Exercise objective — Print the records from the start through the line containing "Перфораторы", copying each line verbatim.

Supplied material —
* * * * *
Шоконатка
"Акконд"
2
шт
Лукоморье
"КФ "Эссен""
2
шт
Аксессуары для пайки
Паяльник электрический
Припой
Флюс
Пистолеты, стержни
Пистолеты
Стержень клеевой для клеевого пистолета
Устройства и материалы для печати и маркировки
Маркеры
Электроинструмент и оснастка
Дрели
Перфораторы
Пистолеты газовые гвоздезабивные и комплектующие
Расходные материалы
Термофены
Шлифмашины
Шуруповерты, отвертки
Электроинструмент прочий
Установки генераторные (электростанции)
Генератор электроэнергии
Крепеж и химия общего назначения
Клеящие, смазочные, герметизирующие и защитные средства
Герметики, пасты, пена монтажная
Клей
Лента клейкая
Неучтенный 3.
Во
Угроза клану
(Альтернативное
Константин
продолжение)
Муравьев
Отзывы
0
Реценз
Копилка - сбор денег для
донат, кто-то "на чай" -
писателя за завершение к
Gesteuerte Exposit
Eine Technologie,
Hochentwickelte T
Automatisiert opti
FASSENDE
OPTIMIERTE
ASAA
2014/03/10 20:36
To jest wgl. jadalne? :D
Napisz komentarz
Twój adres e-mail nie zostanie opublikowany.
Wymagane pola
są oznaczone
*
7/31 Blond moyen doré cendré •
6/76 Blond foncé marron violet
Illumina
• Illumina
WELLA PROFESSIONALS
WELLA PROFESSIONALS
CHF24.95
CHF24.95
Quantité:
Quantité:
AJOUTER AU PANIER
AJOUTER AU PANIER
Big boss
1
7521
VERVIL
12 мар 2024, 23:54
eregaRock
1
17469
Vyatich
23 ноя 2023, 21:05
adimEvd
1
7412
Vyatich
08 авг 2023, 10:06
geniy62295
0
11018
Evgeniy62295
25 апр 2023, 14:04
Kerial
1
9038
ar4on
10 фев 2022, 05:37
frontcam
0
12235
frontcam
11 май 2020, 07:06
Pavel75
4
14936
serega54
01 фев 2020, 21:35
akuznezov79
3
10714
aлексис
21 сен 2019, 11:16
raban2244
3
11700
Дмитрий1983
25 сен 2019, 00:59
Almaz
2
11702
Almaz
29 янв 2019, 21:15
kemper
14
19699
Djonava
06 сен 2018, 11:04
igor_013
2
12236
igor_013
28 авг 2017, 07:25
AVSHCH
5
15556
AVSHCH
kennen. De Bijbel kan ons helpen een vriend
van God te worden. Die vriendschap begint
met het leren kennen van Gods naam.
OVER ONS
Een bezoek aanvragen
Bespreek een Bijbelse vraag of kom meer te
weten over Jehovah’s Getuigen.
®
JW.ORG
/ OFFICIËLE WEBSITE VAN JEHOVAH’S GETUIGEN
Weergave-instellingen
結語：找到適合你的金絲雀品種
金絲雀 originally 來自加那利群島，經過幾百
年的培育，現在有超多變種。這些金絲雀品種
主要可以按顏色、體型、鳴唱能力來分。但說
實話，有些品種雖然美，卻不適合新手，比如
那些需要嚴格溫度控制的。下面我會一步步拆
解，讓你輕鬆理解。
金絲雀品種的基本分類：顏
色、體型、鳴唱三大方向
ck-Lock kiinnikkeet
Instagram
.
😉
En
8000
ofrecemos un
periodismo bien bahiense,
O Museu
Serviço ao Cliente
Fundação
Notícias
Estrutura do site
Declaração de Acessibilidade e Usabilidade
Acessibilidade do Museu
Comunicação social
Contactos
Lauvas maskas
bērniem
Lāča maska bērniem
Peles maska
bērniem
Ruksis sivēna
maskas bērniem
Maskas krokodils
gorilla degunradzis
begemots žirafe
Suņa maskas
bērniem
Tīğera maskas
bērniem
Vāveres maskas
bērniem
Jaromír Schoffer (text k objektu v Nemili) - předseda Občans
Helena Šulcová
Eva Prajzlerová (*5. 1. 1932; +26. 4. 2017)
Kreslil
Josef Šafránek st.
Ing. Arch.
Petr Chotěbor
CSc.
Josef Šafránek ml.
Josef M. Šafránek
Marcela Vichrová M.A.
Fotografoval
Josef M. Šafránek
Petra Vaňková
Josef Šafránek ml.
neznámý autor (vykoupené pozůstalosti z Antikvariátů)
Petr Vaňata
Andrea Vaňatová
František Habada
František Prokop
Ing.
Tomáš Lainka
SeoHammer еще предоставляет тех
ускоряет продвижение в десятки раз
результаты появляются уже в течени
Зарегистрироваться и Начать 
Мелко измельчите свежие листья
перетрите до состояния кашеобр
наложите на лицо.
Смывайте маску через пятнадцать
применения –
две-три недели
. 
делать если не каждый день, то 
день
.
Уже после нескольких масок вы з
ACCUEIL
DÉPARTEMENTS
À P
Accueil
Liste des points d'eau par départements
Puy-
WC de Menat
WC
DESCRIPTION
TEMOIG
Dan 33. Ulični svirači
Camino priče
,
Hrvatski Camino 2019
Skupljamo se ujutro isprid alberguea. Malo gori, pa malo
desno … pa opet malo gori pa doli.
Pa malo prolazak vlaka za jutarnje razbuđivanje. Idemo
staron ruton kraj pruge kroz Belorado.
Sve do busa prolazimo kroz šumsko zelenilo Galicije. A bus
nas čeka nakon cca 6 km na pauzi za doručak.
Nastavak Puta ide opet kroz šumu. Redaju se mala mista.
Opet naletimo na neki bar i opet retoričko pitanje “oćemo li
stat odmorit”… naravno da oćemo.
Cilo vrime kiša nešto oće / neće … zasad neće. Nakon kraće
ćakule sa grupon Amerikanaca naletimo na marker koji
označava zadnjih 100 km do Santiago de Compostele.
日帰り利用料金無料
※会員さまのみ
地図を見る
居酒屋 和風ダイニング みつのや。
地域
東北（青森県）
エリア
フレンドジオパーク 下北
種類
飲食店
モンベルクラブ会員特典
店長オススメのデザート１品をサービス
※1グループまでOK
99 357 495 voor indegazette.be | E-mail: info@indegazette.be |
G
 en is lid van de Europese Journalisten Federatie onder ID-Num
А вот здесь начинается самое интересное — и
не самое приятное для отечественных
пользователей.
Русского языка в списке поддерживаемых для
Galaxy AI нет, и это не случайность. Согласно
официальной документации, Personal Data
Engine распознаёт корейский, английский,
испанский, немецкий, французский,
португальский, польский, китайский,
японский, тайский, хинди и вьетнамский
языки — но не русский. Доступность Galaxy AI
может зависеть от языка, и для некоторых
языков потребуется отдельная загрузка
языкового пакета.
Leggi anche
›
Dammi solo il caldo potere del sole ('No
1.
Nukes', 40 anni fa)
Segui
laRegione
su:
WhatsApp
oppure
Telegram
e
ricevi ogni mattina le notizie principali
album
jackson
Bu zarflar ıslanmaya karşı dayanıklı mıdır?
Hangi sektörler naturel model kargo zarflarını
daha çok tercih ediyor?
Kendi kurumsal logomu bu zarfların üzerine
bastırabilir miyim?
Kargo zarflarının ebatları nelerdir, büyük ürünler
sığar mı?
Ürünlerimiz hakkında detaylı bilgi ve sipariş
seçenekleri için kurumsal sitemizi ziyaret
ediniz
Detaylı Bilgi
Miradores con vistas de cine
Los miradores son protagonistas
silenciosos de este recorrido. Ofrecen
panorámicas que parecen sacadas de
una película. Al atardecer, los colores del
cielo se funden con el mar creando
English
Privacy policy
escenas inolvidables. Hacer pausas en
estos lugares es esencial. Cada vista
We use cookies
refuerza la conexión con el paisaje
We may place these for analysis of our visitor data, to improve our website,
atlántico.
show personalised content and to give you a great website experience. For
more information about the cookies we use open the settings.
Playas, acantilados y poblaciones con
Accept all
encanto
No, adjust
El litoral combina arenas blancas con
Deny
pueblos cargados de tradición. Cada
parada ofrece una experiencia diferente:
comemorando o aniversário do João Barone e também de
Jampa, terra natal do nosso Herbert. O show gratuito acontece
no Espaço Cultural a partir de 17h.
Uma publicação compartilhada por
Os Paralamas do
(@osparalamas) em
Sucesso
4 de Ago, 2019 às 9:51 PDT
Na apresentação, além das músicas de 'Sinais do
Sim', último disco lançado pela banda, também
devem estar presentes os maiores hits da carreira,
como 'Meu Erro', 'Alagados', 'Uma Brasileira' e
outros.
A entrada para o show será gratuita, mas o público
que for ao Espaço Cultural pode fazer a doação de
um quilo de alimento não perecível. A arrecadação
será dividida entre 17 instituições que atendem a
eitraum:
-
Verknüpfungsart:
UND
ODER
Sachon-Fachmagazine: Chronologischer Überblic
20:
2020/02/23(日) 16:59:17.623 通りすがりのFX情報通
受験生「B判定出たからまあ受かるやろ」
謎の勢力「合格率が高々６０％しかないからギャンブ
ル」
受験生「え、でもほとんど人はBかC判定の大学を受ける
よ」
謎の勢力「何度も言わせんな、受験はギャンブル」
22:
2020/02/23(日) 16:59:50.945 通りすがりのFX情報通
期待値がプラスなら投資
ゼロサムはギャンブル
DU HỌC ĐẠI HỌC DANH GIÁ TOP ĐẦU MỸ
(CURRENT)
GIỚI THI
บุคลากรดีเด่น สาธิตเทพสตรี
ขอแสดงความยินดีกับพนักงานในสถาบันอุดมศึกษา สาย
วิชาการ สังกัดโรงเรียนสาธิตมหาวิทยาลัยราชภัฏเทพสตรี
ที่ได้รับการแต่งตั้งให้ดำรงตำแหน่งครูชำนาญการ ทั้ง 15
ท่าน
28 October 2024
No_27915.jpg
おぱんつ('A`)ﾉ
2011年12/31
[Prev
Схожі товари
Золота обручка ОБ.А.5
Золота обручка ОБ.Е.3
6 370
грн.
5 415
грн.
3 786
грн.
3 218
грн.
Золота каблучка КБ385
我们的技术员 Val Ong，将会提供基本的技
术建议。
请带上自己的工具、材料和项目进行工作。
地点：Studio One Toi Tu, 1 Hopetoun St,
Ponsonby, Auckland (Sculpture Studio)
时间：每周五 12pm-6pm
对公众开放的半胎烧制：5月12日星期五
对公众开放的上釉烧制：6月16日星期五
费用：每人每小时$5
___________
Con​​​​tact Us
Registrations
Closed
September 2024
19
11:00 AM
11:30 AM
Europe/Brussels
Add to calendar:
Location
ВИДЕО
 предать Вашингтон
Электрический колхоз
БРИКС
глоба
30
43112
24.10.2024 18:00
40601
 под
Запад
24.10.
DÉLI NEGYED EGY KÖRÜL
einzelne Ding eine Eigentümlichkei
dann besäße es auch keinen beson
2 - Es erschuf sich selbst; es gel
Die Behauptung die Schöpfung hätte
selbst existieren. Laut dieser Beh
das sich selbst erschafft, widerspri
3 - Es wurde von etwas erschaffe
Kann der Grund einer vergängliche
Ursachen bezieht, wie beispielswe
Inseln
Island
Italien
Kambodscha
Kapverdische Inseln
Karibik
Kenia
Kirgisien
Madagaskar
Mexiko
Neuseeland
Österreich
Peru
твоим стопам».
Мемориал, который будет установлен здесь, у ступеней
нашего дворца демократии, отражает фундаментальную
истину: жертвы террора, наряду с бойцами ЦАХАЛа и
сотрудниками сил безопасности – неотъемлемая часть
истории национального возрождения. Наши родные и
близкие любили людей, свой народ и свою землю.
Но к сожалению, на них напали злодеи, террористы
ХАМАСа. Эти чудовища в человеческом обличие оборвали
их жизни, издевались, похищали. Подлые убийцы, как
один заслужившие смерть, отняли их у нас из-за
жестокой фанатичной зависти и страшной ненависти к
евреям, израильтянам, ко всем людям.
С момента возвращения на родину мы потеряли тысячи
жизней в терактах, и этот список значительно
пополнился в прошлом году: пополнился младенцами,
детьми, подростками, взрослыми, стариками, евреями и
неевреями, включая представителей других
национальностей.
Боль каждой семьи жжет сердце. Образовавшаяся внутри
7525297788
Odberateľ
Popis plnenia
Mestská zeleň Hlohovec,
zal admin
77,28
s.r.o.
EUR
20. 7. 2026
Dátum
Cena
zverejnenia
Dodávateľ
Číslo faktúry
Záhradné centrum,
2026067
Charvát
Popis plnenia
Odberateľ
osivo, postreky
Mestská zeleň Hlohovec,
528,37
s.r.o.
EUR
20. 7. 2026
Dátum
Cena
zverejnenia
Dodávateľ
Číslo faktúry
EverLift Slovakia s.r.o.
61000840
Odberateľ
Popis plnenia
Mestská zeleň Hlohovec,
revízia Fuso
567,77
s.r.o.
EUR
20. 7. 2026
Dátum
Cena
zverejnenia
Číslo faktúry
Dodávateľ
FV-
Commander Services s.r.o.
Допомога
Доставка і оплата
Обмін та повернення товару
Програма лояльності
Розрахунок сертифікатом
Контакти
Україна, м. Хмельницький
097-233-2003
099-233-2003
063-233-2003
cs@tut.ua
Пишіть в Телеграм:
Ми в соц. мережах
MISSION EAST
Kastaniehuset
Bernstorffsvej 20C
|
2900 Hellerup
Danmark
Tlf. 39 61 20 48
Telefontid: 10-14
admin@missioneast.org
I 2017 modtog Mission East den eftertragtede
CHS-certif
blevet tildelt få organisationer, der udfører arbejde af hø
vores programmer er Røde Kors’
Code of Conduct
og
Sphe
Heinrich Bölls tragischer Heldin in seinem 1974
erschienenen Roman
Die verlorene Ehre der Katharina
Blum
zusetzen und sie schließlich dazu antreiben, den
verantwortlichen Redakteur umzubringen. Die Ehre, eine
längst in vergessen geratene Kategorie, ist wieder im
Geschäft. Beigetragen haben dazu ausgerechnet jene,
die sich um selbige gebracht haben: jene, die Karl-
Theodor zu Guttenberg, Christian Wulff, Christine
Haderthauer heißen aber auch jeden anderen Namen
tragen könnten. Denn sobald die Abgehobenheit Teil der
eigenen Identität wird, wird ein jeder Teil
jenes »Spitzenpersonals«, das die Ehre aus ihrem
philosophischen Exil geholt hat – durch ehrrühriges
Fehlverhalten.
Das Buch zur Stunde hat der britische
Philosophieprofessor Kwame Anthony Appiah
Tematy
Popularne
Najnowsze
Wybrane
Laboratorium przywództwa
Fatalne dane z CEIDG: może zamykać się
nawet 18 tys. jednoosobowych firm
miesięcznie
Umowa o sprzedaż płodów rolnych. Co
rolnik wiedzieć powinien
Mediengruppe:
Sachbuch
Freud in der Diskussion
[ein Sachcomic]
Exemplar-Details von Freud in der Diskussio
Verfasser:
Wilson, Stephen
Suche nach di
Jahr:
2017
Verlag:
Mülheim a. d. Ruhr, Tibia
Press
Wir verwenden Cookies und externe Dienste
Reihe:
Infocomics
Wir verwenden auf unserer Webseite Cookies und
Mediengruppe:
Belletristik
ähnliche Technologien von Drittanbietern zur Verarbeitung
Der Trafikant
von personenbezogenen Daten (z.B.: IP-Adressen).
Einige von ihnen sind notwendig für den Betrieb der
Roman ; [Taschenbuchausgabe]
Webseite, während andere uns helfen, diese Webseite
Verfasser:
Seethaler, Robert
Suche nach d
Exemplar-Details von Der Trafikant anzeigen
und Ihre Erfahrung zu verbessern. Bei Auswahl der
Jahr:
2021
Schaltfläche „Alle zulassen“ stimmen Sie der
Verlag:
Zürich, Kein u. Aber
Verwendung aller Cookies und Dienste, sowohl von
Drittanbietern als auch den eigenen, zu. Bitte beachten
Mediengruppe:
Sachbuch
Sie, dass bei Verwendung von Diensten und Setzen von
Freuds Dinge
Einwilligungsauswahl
* * * * *
Solution to this problem —
Шоконатка
"Акконд"
2
шт
Лукоморье
"КФ "Эссен""
2
шт
Аксессуары для пайки
Паяльник электрический
Припой
Флюс
Пистолеты, стержни
Пистолеты
Стержень клеевой для клеевого пистолета
Устройства и материалы для печати и маркировки
Маркеры
Электроинструмент и оснастка
Дрели
Перфораторы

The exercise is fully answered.